How bad is the heroin epidemic? It's so bad news sites like thedailybeast.com are printing articles on how to survive it. Actual guides on how not to die during the heroin epidemic. It's a wake-up call for America. In this how-to, written by someone who has experience using, facts are given, like how 18-25-year-old, white millennials are the ones who have upped the numbers of people dying from the drug in the past year. The author suggests studying that group to find out what their habits are. For instance, he says, "We covertly shoot up at suburban locales: a Wendy's parking lot, Starbucks bathrooms, our childhood bedrooms. In effect, we're insulated from life-saving services provided by syringe exchange programs (SEPs) that are commonly found in big cities."
Those SEPs are necessary everywhere today. Not only do they provide clean needles and cookers, they provide information, offer advice on safe practices and test for blood-borne diseases. Sociology professor and harm-reduction researcher Greg Scott offers this advice: "Get your hands on lots of naloxone, the opiate overdose antidote." Once the user has it, he encourages the user to give it to friends, family, anyone whose company the user might be in when they are using.

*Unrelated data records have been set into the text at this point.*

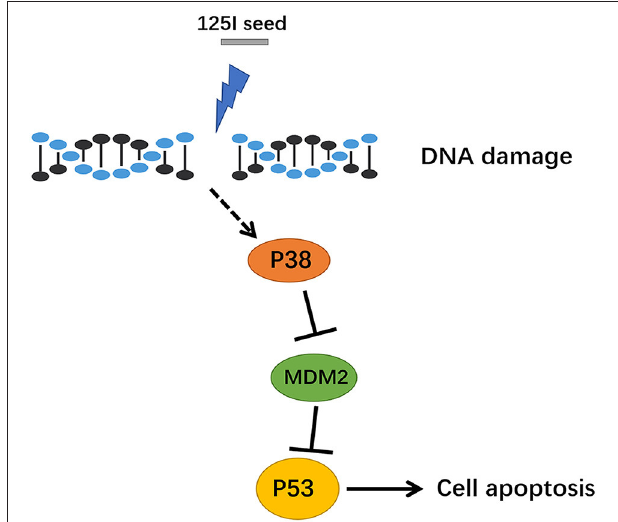
FIGURE 6 | The signal path diagram of p38 MAPK/MDM2/p53. After treatment with 125 I seed, MDM2 was downregulated, and the combination of MDM2 and p53 was reduced, which resulted in a stable transcription of p53. The p53, which has transcription activity, went into the nucleus via the activation of downstream apoptotic proteins, which eventually contributed to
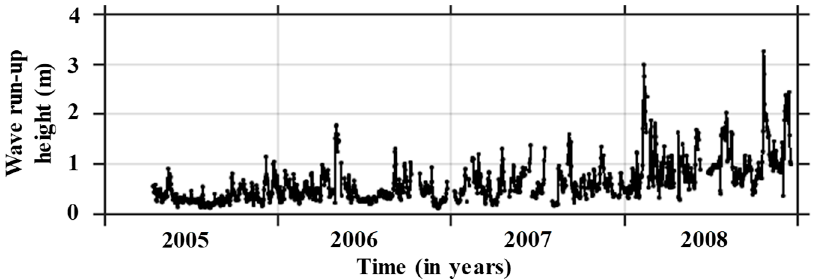
Figure 20. The wave run-up height (at x = − 49 m) estimated using an empirical wave run-up formula [44].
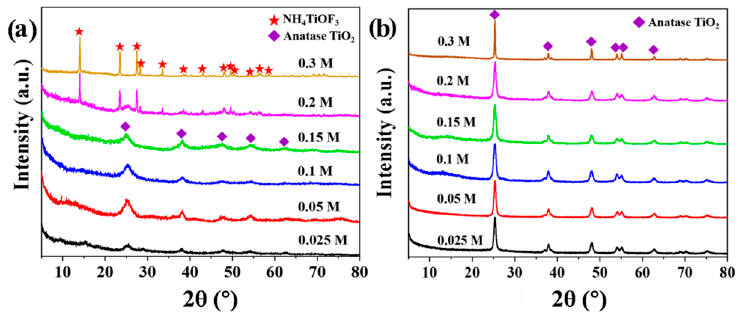
Figure 4. SEM images of the samples prepared with different (NH 4 ) 2 TiF 6 concentrations before calcination: ( a ) 0.05 M, ( b ) 0.1 M, ( c ) 0.15 M, ( d ) 0.2 M, ( e ) 0.3 M. ( f ) The thickness data of the samples.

Next, he suggests not using alone, warning that no one would be there to save the user should they OD. Finally, he says, users should train those around them to be aware of what an overdose looks like and how to respond with naloxone and rescue breathing. An actual overdose looks like someone slipping off into sleep, in case you were not aware. It's not like scenes from the movies where they immediately die. And for those who do decide to get help, Kenneth Anderson, veteran of safe drug-using practices says, "We need methadone clinics for everyone paid for by the government." It's a model based on what the Swiss are doing and it's working, yielding dramatic reductions in overdoses and diseases.
Until we can find a cure for this epidemic, these are the unfortunate steps we must take. But much like what the Swiss are doing, all hope is not lost. With treatment and education a cure is possible.